人事制度の目的は人を育てること。単なる給与分配の道具ではありません。しかし、多くの人が給与で会社が変わると誤解しています。人事制度は組織にとって、一歩間違えれば社員のやる気を奪いかねない劇薬。人事制度の新常識を公開します。
「あんなにドンくさいヤツが、あれだけ頑張ってたのに。今度こそはって、必死にやっていたんですよ…うっ、うっ」
次第に言葉が詰まり、最後は泣き声へと変わってしまったA部長。そして、涙を流す彼の姿を見つめる同僚たち…居合わせた全員がしーんと静まる中、店長は堪えようとしながらも嗚咽を止めることができなくなってしまいました。
ここは、フェイス総研がコンサルティングを行っているクライアント企業の会議室。半期に一度行われる、考課会議の一場面です。
半年前に最低評価をもらってしまい、悔しさに奮起したドンくさい部下は、それこそ死に物狂いで頑張った。しかし…それから半年過ぎた今回の会議でも、彼は二期連続となる最低評価に甘んじてしまったのです。
悔しい思いと、部下に対する申し訳ない気持ちから、涙が止まらないA部長。しかし、彼が流したこの涙、決して部下に低い評価を与えた他のメンバーたちを責めるものではありません。部下が抱える問題を理解しながら、彼を育てることができなかった、上司たる自分自身に矢印が向いている証拠だと言えるでしょう。

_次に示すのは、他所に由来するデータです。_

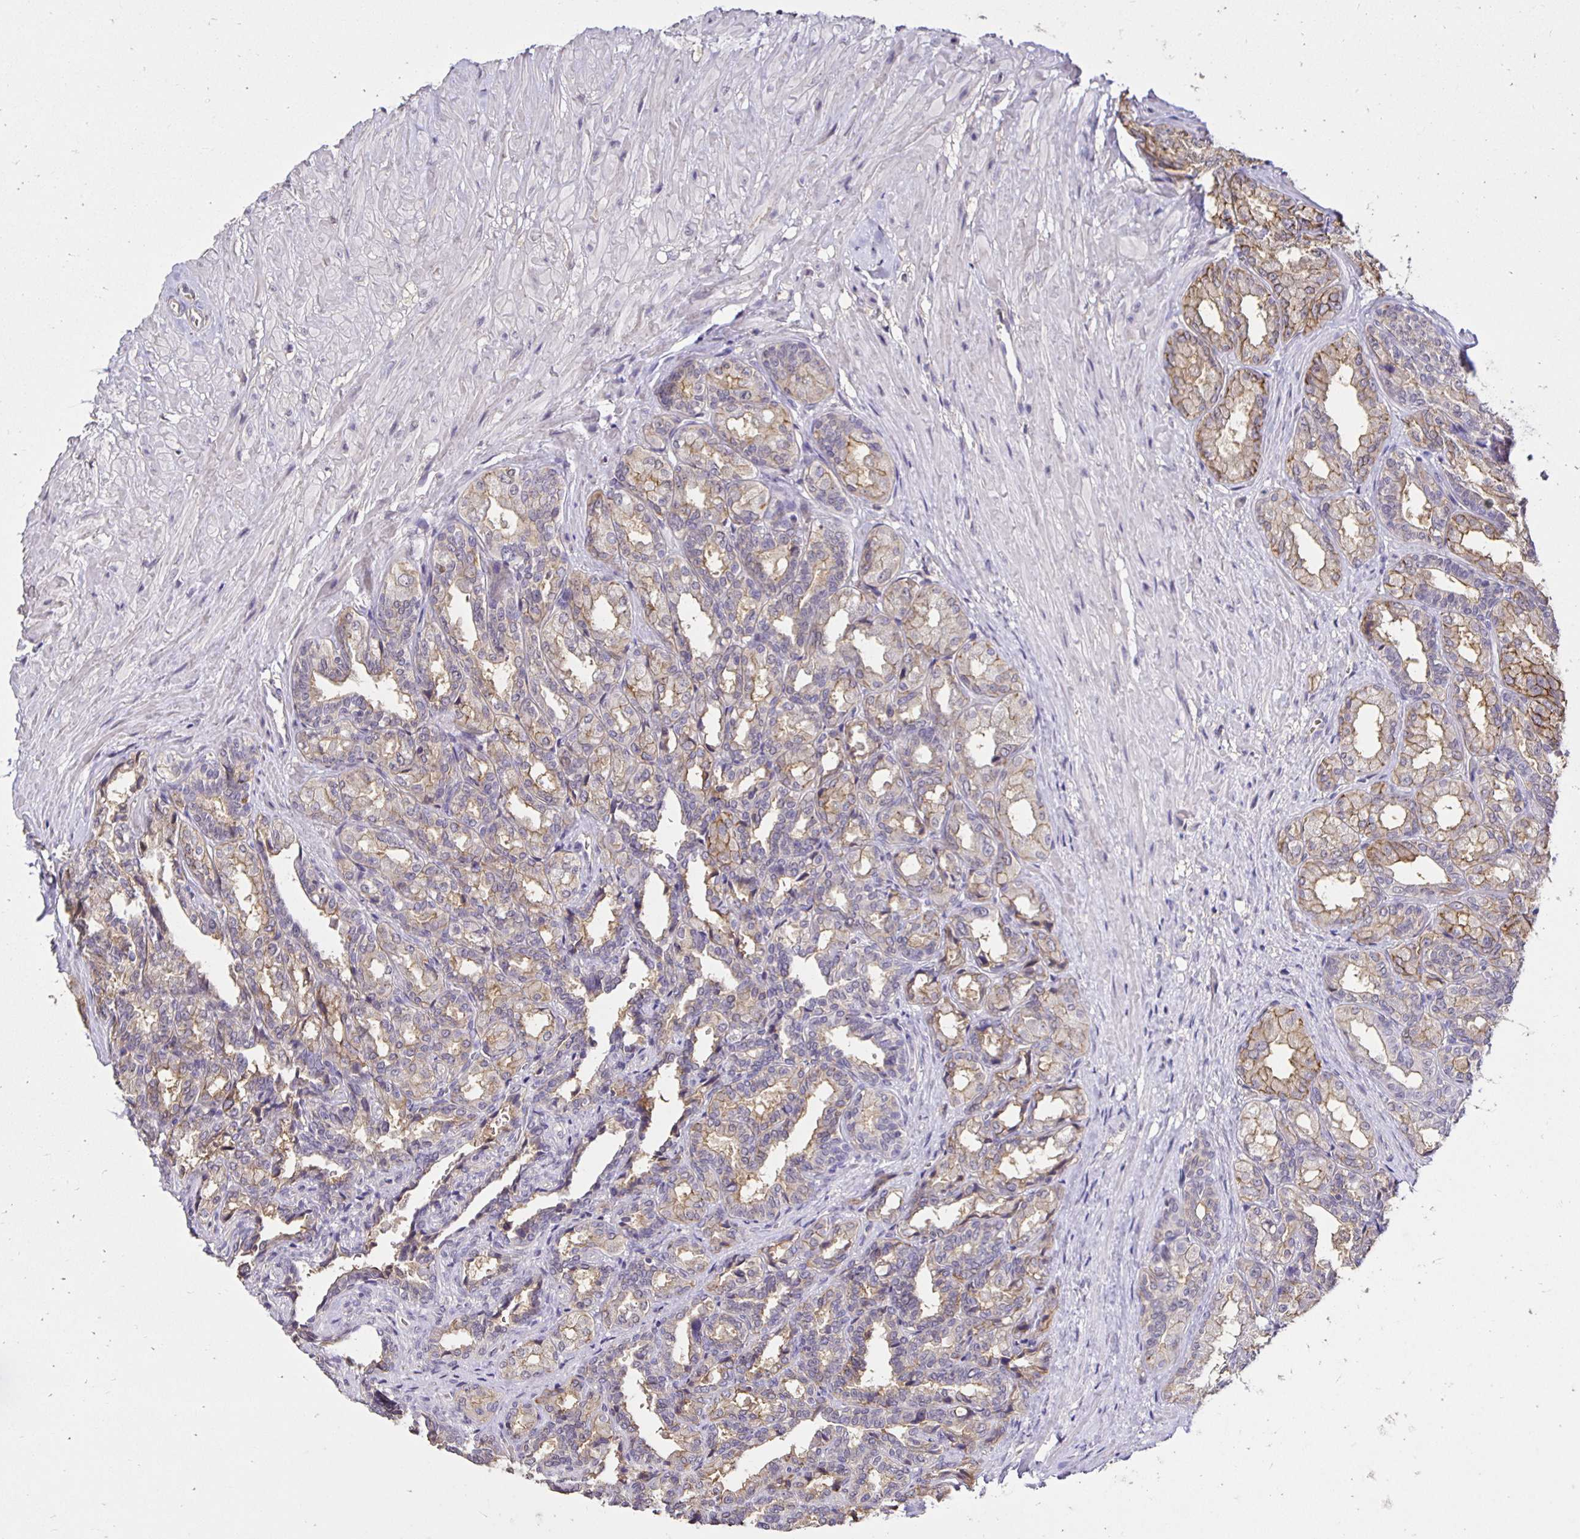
{"staining": {"intensity": "moderate", "quantity": "25%-75%", "location": "cytoplasmic/membranous"}, "tissue": "seminal vesicle", "cell_type": "Glandular cells", "image_type": "normal", "snomed": [{"axis": "morphology", "description": "Normal tissue, NOS"}, {"axis": "topography", "description": "Seminal veicle"}], "caption": "Brown immunohistochemical staining in normal human seminal vesicle shows moderate cytoplasmic/membranous positivity in about 25%-75% of glandular cells. (IHC, brightfield microscopy, high magnification).", "gene": "PNPLA3", "patient": {"sex": "male", "age": 68}}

我々が設計する評価制度は、人事考課権を経営者から奪い取り、現場の中間管理職に権限委譲するシンプルなもの。
それまで、
「オレの部下に低い評価をつけるなんて、上司は現場をわかっていない」
と、上司が決めた人事考課に文句を言うだけの気楽な立場だった中間管理職たちは、経営の最重要事項である人事考課を決定する、という重大な責任を背負うことになります。
当然ですが、
「オレはお前を高く評価してるのに、ごめんな。こんな低い評価をしたのは社長なんだ」
といった部下へのフィードバックは、一切できなくなってしまいます。
権限と責任はコインの表裏。人事考課を決定する権利を得たからには、部下に対する厳しい評価結果を、評価された本人に伝え、納得させる責任も伴います。また、あちらを立てればこちらが立たず、という二律背反を経験することで、経営者と同じ視点で意思決定する醍醐味や辛さを味わうことができるのです。
「考課会議こそが最良の管理職研修である」
フェイス総研の考える評価制度は、その運用により、部下だけでなく上司こそが成長していく、という思想で設計されています。そのため、時には人目もはばからず涙を流すこともあるでしょう。また、時には胸倉を掴みあうような怒鳴り合いになることもあるでしょう。そんなプロセスの中で、部下の人生を背負い、今度こそは彼を育ててみせる、と固く決意した上司だけが、管理職として一皮むけた大人になっていくのです。
約束をして、それを守った数の分だけ人は成長していく。今日もまた、考課会議の場面で一つ約束が交わされました。半年後の晴れやかなA部長の顔が目に浮かぶようです。